Mortgage burden crimps retirement plans: study
Tired of rising property taxes and empty rooms, 86 per cent of boomers are planning on moving to a smaller home when they retire.
However, even though they agree it’s important to pay off the mortgage long before then, only 43 per cent have actually done so, according to recent research from TD Canada Trust.
In fact, 54 per cent admit to having paid off less than half of the debt on their house, meaning they have a ways to go before thinking about retirement.
Truth is, pre-retirees today are carrying unprecedented levels of debt, which could become a big problem for them when they’re ready to stop working – which is why many financial planners caution homeowners against carrying mortgage debt into retirement.

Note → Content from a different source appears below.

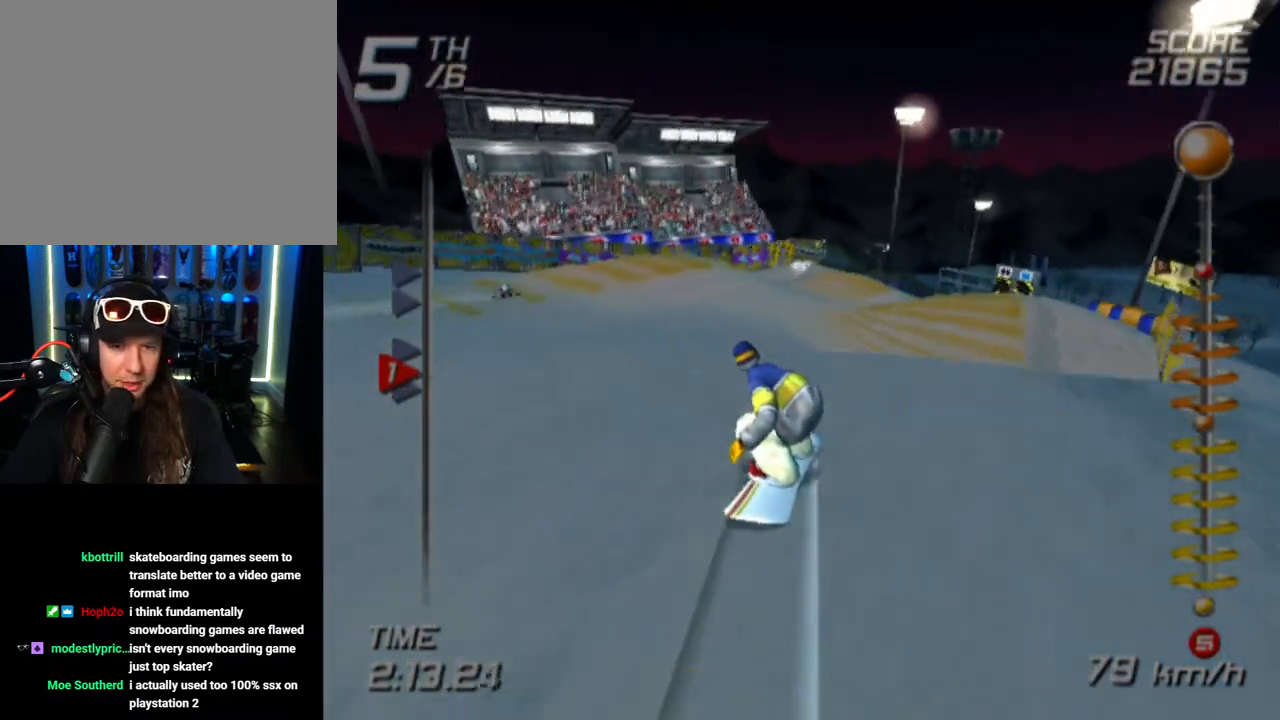
Gameplay with a controller (PlayStation layout); each line is a JSON object with the inputs held at the frame after it. "events" lists button and stick changes between this image and that frame as [ms after this image, input, new state], when the widget could be followed in between.
{"buttons": [], "left_stick": "up-right", "right_stick": "center", "events": [[417, "left_stick", "up-right"]]}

Even though interest rates are still near record lows, paying down that mortgage debt (the median balance for Canadian retirees is actually around $82,000) is likely the best investment you can make as retirement becomes a reality, the CRR reports.

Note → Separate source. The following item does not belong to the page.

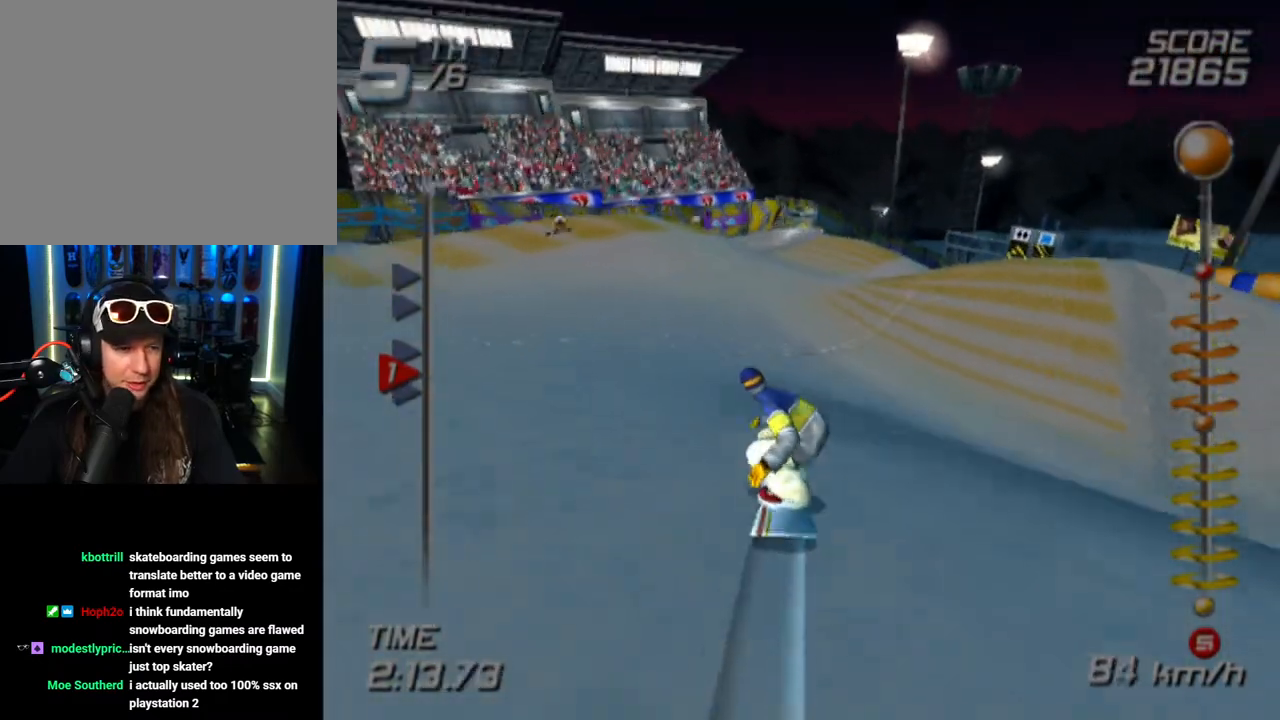
{"buttons": ["CROSS", "SQUARE"], "left_stick": "up", "right_stick": "center", "events": [[333, "SQUARE", "down"], [350, "CROSS", "down"], [467, "left_stick", "up"]]}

"It is unlikely that many retired households will be able to earn a return on risk-free investments, such as bank certificates of deposit, Treasury bills, and Treasury bonds, that will exceed the cost of their mortgage," says analyst Anthony Webb.
And don’t be lured by any talk about mortgages being “good debt” – chances are they’re from U.S. sources.
Our neighbours to the south have been enjoying a substantial tax break on their mortgage interest for some time now. And while such a policy in Canada would be extremely popular, it’s unlikely to happen any time soon.
Do you see yourself carrying a mortgage into retirement? Or is that what’s keeping you working in the first place?